■ **What to do**:
From the entries below, return exactly the lines beginning at the one that contains "Parking policies and regulations are" and ending at the one that contains "8-01-100 Towing Vehicles", both of them included, and only those lines.

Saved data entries
:::

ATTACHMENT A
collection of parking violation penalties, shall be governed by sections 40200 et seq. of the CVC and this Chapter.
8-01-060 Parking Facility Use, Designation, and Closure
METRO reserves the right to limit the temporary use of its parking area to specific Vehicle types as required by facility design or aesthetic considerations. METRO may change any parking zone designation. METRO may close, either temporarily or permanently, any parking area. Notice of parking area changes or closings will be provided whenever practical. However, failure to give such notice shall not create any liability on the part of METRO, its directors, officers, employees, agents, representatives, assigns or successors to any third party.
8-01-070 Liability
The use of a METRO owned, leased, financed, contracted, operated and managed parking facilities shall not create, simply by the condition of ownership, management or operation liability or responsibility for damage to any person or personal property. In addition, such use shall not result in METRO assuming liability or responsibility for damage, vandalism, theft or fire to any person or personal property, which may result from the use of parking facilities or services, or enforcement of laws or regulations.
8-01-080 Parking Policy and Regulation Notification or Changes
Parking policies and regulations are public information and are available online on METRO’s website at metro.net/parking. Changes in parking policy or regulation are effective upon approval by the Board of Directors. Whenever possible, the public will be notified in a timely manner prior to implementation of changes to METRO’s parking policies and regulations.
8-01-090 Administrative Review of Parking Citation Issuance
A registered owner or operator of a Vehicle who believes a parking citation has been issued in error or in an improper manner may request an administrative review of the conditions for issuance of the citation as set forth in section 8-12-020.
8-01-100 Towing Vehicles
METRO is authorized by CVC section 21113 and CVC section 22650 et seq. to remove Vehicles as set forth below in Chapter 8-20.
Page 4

:::

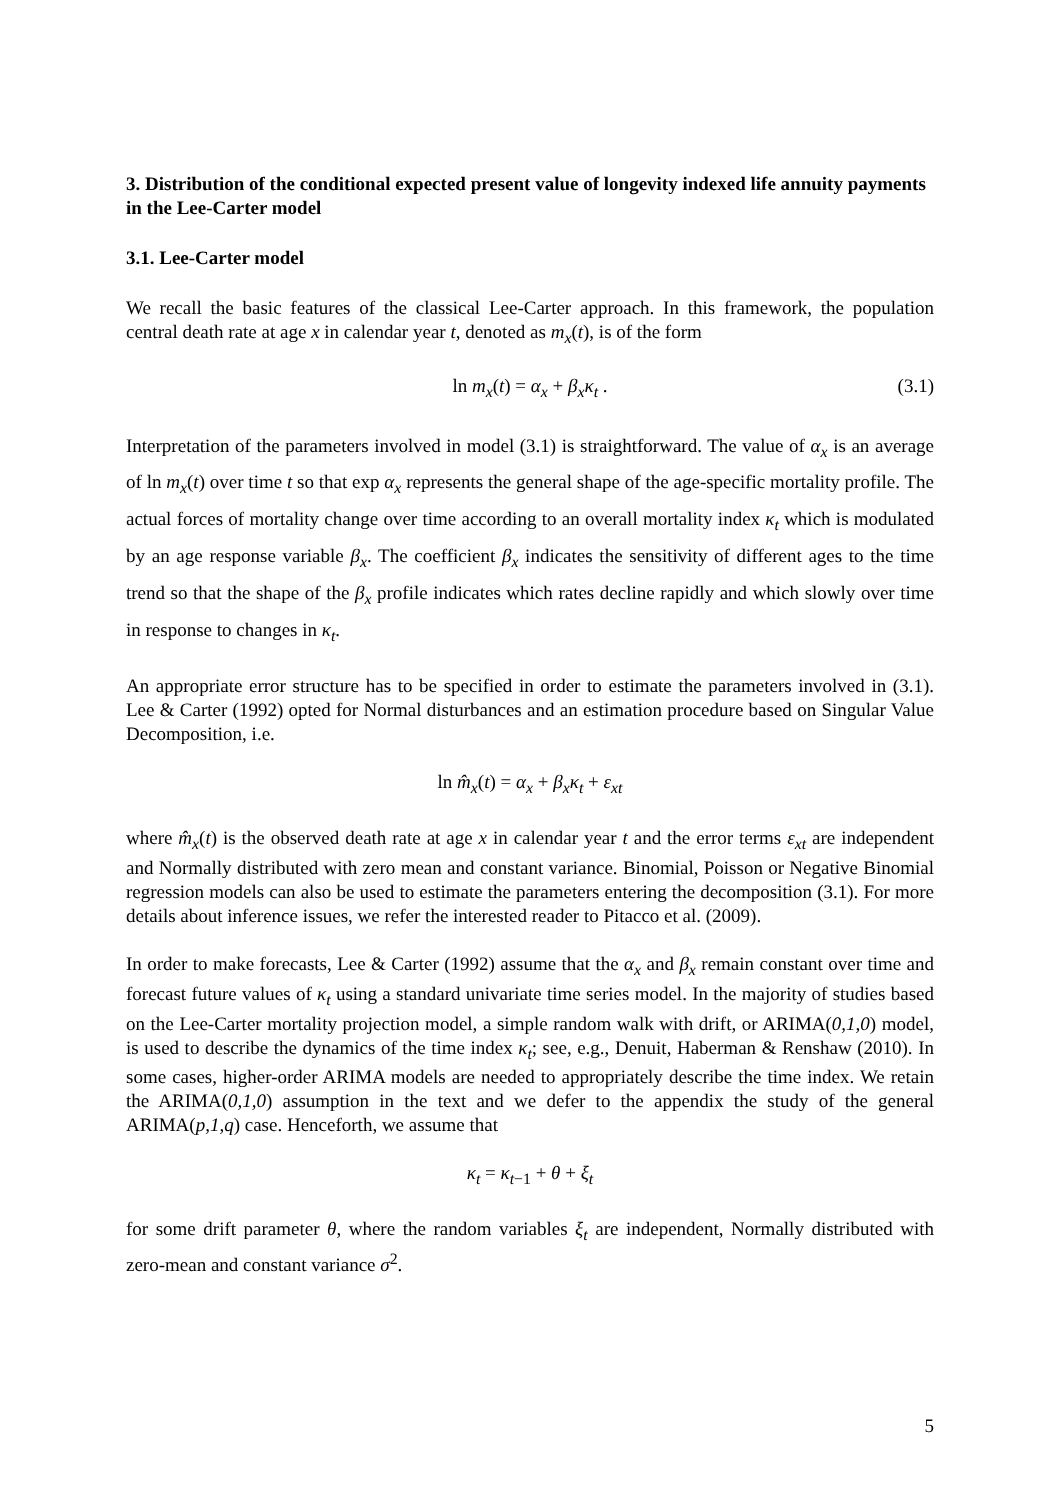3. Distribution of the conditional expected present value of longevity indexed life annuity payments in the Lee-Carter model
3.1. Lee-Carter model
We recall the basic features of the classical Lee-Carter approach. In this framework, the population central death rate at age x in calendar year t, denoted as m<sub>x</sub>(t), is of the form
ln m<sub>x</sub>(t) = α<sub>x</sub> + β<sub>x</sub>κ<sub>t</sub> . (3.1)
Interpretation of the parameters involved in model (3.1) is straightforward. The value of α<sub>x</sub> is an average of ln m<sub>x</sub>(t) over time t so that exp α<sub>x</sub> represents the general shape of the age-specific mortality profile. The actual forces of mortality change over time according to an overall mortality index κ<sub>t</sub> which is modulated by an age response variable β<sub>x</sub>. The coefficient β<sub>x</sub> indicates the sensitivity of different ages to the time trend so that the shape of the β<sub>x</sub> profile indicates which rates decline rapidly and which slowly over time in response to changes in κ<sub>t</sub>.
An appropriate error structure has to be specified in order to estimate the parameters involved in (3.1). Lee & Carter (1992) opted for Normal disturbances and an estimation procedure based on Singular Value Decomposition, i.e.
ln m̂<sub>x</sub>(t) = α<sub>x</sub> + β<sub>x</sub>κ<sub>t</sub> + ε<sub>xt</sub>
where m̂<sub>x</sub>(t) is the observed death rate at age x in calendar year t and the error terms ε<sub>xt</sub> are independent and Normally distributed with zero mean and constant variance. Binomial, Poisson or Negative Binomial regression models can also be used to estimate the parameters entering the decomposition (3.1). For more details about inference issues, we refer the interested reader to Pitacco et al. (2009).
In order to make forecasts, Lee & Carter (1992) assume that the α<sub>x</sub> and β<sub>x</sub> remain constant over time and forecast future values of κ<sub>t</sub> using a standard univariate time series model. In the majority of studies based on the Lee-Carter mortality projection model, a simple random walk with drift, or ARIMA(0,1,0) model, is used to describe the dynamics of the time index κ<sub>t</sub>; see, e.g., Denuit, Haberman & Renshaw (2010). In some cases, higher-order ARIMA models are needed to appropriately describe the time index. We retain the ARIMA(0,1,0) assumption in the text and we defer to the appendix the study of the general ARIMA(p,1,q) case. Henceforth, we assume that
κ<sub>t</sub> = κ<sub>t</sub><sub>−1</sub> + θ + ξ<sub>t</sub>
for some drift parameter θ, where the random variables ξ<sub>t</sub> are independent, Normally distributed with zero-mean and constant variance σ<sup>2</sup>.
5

:::

■ **The answer**:
Parking policies and regulations are public information and are available online on METRO’s website at metro.net/parking. Changes in parking policy or regulation are effective upon approval by the Board of Directors. Whenever possible, the public will be notified in a timely manner prior to implementation of changes to METRO’s parking policies and regulations.
8-01-090 Administrative Review of Parking Citation Issuance
A registered owner or operator of a Vehicle who believes a parking citation has been issued in error or in an improper manner may request an administrative review of the conditions for issuance of the citation as set forth in section 8-12-020.
8-01-100 Towing Vehicles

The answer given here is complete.